═════ Extracted text ═════

Additionally, I saw in the C code that bigger difference size of the switched model was make slower. but it does not slow down very much as you’r attached result.

Thank you for your advice.

I am aware that on my device (Raspi CM4), execution time may be slower compared to cases where the full PCI bandwidth is available, due to limited PCI bandwidth.

With that in mind, have you tried joining two models into a single HEF file to achieve faster execution?

sorry i have no experience for joing two models into a single HEF file.
my style was each model must have hef.

I think that there is two ways to faster execution.

first, have each hef assign to one thread.

second, using multi-chip board. and assign one chip to one hef.

I testing two ways. and i got more faster execution.

Why are you running YOLOv5 and then a ResNet after that? Are you aware that YOLOv5 (and other Object Detection models) are capable of finding the boxes AND classifying the thing inside the box? It sounds like a better approach would be to train your own YOLOv5 (or YOLOv8) model, so that it can handle whatever job you’re trying to do with the ResNet.

═════

▶ Your tasks:
A - Convert the records into a numbered list, from the first line of the records through the line containing "Zwischenlagenhandling", omitting blank lines.
B - Continue the forum thread on running two models as HEF files, beginning after its last sentence.

═════ Data extract ═════

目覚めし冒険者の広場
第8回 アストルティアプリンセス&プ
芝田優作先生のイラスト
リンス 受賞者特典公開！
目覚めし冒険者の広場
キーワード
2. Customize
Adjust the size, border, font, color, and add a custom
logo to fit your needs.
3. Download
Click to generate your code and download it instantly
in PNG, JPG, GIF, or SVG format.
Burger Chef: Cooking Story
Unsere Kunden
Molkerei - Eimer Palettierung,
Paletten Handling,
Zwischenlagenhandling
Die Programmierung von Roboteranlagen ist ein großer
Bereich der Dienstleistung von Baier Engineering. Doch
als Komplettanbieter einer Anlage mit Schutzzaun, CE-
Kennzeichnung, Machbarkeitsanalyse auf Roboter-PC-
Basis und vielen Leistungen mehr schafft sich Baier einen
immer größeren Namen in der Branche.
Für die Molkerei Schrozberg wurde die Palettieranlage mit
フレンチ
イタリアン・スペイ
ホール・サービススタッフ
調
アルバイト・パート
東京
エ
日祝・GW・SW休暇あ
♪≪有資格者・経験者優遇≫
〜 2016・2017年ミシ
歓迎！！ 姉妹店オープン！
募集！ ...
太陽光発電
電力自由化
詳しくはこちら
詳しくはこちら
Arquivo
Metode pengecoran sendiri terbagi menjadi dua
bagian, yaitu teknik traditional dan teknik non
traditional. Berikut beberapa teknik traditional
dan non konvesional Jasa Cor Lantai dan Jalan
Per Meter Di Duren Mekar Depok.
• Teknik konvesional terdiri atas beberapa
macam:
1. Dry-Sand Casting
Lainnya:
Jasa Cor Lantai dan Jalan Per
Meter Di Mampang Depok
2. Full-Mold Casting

═════

▶ Results of the exercise:
A -
1. 目覚めし冒険者の広場
2. 第8回 アストルティアプリンセス&プ
3. 芝田優作先生のイラスト
4. リンス 受賞者特典公開！
5. 目覚めし冒険者の広場
6. キーワード
7. 2. Customize
8. Adjust the size, border, font, color, and add a custom
9. logo to fit your needs.
10. 3. Download
11. Click to generate your code and download it instantly
12. in PNG, JPG, GIF, or SVG format.
13. Burger Chef: Cooking Story
14. Unsere Kunden
15. Molkerei - Eimer Palettierung,
16. Paletten Handling,
17. Zwischenlagenhandling

B -
It’s actually common approach, to re-inforce the classification on detected items. For example, detect for a generic road-sign (along side other classes), and then pass that to a classifier to say what is the exact road-sign is.
The benefits of this approach could be a simplified training phase of the detector, and also using a smaller/lighter detector.

1 Like

object detection + classification is very typical technic.

object detection = predict Region & Big category
classification = classfiy detail category

thanks.